Night Watchman: How’s the insurance business, Mr. Neff?
Neff: Okay.
Night watchman: They wouldn’t ever sell me any. They say I’ve got something loose in my heart. I say it’s rheumatism.
Neff (Scarcely listening): Uh-huh.
Night watchman looks around at him, turns away again, and the elevator stops.
Night Watchman (Surly): Twelve. *
The insurance industry lives and dies by numbers and probabilities. They are making a bet you and I won’t die in the next 90 days, won’t run our car into a tree, won’t have a house fire. In order to survive, they need to know how likely each of those is. In what have to be two of the only movie scenes that make insurance actuarial statistics seem really cool, in Double Indemnity Barton Keyes (Edward G. Robinson) first recites an ode to claims adjusters:
“To me a claims man is a surgeon, and that desk is an operating table, and those pencils are scalpels and bone chisels. And those papers are not just forms and statistics and claims for compensation. They’re alive with drama, with twisted hopes and crooked dreams. A claims man, Walter, is a doctor and a blood-hound and a cop and a judge and a jury and a father confessor all in one.” **
Keyes later rattles off (by my count) twenty-eight different actuarial categories of suicide (“suicide by poison, subdivided by type of poison, such as corrosive, irritant, systemic…”) and then concludes “Of all the cases on record there’s not a single case of suicide by leap from the rear end of a moving train.”
A crucial economic problem behind all of these numbers is that individuals may have differences in how likely they are to generate a claim. The differences are typically unobservable ( a driver's inherent skill and care in driving) but perhaps correlated across the population with things we can observe (look at what happens to the automobile insurance rates of young men when they get married). Or, they could be directly observable (a person's accident record). And, depending on the particulars of how a policy is crafted and priced, the actual probabilities of a claim of the people who buy the policy maybe higher than that of the general population.

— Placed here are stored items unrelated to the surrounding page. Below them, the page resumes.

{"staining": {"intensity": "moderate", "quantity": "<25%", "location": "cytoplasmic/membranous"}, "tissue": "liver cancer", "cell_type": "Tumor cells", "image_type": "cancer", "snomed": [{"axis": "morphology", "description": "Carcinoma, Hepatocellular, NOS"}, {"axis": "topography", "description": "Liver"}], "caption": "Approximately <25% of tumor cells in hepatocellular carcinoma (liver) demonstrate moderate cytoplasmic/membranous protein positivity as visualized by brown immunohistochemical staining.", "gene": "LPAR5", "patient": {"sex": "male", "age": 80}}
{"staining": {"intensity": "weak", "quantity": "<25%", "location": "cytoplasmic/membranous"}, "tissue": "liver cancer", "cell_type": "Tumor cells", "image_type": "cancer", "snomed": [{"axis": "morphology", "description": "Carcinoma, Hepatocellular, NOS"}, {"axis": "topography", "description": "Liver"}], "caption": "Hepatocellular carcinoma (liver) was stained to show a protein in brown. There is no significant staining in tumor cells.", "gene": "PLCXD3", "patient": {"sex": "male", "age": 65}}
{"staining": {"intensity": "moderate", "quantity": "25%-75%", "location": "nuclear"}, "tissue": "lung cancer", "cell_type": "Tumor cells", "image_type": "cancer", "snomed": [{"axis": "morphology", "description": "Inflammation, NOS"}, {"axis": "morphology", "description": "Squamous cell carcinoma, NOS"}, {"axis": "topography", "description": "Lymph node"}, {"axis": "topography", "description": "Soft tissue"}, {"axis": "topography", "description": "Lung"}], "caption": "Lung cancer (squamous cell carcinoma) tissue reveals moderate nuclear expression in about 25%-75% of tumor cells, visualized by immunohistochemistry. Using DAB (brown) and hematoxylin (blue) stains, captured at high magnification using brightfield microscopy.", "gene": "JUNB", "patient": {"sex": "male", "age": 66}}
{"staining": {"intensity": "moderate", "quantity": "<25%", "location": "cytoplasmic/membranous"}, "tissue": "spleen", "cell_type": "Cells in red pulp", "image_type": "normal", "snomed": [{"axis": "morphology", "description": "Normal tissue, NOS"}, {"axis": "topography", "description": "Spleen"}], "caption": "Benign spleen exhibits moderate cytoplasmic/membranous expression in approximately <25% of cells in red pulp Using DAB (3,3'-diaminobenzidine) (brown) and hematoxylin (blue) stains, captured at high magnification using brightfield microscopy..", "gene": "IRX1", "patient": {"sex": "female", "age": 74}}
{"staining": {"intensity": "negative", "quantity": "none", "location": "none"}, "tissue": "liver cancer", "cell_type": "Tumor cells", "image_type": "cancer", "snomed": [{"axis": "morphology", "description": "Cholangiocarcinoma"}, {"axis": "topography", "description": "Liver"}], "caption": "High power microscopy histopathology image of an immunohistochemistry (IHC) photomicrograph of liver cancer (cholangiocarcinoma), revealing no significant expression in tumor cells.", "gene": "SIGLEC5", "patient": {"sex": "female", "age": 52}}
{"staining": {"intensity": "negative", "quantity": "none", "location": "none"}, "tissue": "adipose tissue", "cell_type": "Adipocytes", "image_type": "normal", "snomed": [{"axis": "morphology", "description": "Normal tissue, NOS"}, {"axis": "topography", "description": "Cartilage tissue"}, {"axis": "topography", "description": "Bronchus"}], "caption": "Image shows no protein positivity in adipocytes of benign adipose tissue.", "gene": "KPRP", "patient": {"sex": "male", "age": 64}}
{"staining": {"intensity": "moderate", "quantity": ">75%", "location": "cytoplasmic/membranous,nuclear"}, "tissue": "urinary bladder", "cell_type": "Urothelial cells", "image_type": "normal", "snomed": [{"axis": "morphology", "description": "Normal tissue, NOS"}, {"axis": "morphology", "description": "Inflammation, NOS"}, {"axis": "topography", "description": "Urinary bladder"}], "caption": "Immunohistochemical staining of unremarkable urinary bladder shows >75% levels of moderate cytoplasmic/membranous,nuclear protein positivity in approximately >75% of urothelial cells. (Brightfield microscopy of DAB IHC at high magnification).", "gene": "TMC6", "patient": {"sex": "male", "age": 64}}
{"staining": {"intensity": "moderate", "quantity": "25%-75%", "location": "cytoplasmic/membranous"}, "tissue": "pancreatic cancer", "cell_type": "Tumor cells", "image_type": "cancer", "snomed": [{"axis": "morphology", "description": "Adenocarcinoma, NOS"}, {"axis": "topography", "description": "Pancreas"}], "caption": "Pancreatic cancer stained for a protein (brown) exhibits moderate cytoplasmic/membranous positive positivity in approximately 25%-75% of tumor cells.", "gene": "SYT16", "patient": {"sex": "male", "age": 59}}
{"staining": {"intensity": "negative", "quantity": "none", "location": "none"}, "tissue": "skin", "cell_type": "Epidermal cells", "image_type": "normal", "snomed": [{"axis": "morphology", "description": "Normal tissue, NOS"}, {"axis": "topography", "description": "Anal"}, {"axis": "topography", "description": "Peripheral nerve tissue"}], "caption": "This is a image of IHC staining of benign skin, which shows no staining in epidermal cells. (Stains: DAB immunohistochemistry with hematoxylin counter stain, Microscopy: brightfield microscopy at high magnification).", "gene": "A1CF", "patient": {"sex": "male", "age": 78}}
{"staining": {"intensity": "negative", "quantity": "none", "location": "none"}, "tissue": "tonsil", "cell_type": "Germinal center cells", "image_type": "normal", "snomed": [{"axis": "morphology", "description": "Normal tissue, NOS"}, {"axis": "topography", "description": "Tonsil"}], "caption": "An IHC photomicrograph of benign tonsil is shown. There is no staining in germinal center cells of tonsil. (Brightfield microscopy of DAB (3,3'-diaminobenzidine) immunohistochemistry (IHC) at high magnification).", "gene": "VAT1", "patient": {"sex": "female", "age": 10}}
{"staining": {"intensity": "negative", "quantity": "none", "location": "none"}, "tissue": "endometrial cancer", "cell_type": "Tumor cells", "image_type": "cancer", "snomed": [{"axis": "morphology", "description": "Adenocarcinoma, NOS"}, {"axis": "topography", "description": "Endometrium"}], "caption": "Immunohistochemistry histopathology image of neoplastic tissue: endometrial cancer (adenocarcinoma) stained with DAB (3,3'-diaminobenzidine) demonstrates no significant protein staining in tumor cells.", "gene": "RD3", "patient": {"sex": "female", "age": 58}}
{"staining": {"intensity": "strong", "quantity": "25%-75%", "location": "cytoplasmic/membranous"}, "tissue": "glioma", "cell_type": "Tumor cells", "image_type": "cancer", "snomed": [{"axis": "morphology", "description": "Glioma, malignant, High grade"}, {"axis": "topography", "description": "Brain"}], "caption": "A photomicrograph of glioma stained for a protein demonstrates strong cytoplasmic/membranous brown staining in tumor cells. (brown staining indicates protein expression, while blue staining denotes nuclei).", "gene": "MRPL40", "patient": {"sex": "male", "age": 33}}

This is called the adverse selection problem, and it’s why the Night Watchman couldn’t buy life insurance (at least not at a price he was willing to pay). It isn’t just in the movies. Dealing with the adverse selection problem is a responsibility of being a good steward of resources if you are in that business. And, I think it’s one of the thorniest problems in the health insurance debate.
As I’ve followed the discussion of different proposals on health insurance, I keep seeing the adverse selection popping up like Whack-A-Mole. In proposals to move to more competition in health insurance, making the market look more like other kinds of insurance, a question that can’t be avoided is the following: “If we re-boot the nation’s health care system to a more-market oriented approach, what do we do with the people who are already sick? Who will sell them insurance (or otherwise pay for their medical needs)?” As Christians we have an explicit Biblical mandate to worry about this problem.
One historical solution to adverse selection has been group ratings. The insurance company sells to an entire category of customers large enough that there is little adverse selection relative to representative groups in the population (or at least the level of adverse is manageable). But this is one of the historical forces behind why we have employer-based health care. (It’s not by any means the only such reason, as I’ll discuss in the next installment). On the other hand, health care economist Scott Harrington argues that one of the reasons that the Obama administration’s “public option” will inevitably produce something close to a single-payer government monopoly is “the fixation of many reform proponents on attempting to ensure that no person's premiums or coverage terms will be related to health status.” If health status plays no role in setting premiums, we have abandoned the idea of health “insurance” and simply have a system of bureaucratically rationed socialized health care.
To me, the trick, economically, politically, and as a matter of Christian morality, is to come up with some system that is informed by our successes and failures in how we deal with similar problems in areas like bad drivers in automobile insurance and special geographical conditions (flooding, hurricanes, earthquakes, wildfires) in homeowners’ insurance. This could involve using some of the same institutions. Or, it could involve Christians thinking outside of the 20/21st century box, and returning to ideas of private cooperative religious institutions that once flourished in the
* ) Screenplay by Billy Wilder and Raymond Chandler, based on the novel by James M. Cain. Available at www.imsdb.com.
** ) As a mea culpa, economists (among others) should admit that we missed the fact that mortgage documents tell stories of real drama of real people, and that 1000 banks each owning 1/1000 th of 1000 mortgages does not create the same incentives as 1000 banks each owning one mortgage.